Je voudrais aller me promener dans les bois : genèse du projet

  • Adèle, bois de Kerhoual, 21 décembre 2016

Depuis décembre 2016, je travaille sur la série photographique « Je voudrais aller me promener dans les bois ».
Cette expérience est née de la conjonction de deux intentions : le souhait d’effectuer un travail autour du désir et de ce qui nous anime  ; l’idée d’utiliser un objet comme médiateur de la relation entre le photographe et le modèle, entre le modèle et la nature, le modèle avec lui-même.

j’ai donc proposé aux personnes qui le souhaitaient de venir se promener en ma compagnie au bois de Keroual avec un objet pour jouer et interagir avec leur corps et les éléments en présence.
L’instant d’une après-midi, elles se sont infiltrées dans cet espace « en marge » à la limite de la ville, semi-sauvage, qu’est le bois de Keroual.
Une proximité légère, éphémère, s’installait entre elles et moi. Le silence a permis d’entendre la forêt, les arbres, les fleurs et les plantes, l’eau du ruisseau, le tambourinage du pic cendré… Un instant de communication avec l’impalpable. Une pause.

L’écharpe, le foulard, la balle restaient parfois longtemps rangés dans le sac, le panier ou la poche, ou posés là sur l’herbe, le tronc d’arbre mort, le muret de pierres… Et puis, à un moment, elles se décidaient à le regarder. Elles se concentraient sur sa matière, ses couleurs, sa texture. Sous les doigts de chacune, il s’animait.

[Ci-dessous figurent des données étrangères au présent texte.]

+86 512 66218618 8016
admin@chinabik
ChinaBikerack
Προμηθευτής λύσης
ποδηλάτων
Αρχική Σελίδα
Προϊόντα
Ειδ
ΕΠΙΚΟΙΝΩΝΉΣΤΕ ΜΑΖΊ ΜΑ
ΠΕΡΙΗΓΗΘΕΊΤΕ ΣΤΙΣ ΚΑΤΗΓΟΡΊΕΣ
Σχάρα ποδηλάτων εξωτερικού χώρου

Comment va-t-il tenir sur cette branche ? Et si je l’enroulais autour du tronc ? Et si je le lançais dans le ciel ? Et si je le posais sur mon visage ? Et si je disparaissais derrière ?

De manière imperceptible, un phénomène étrange se produisait comme si elles passaient de l’autre côté de la réalité. Et dans cette « irréalité » elles s’autorisaient à montrer une singulière image d’elle-même. C’est tout une pratique autour du voilement/dévoilement qui s’instaurait d’abord avec elle-même, ensuite entre elle et moi, enfin entre elle et l’appareil photographique.

Ainsi, par la magie du lieu et de deux volontés réciproques, sous le double regard de la photographe et de l’appareil photographique chacune a révélé son désir d’être au monde, le plaisir de se mouvoir avec et contre lui.

Cet exercice photographique permet une approche sensitive du corps et de son image, de la relation entre soi et la nature et de la rencontre avec l’autre.
Il prend d’autant plus de sens, lorsque la personne ayant souhaité y participer se trouve en situation de désarroi vis à vis de sa propre image.

La série photographique « Je voudrais aller me promener dans les bois » est par ailleurs l’occasion d’un projet éditorial avec la création d’un livret pour chaque promenade. Les personnes ayant pris part au projet sont incitées à contribuer à l’édition du livret (par exemple en proposant leur propre texte ou une citation d’un auteur de leur choix, ou dans le choix/non choix des photographies).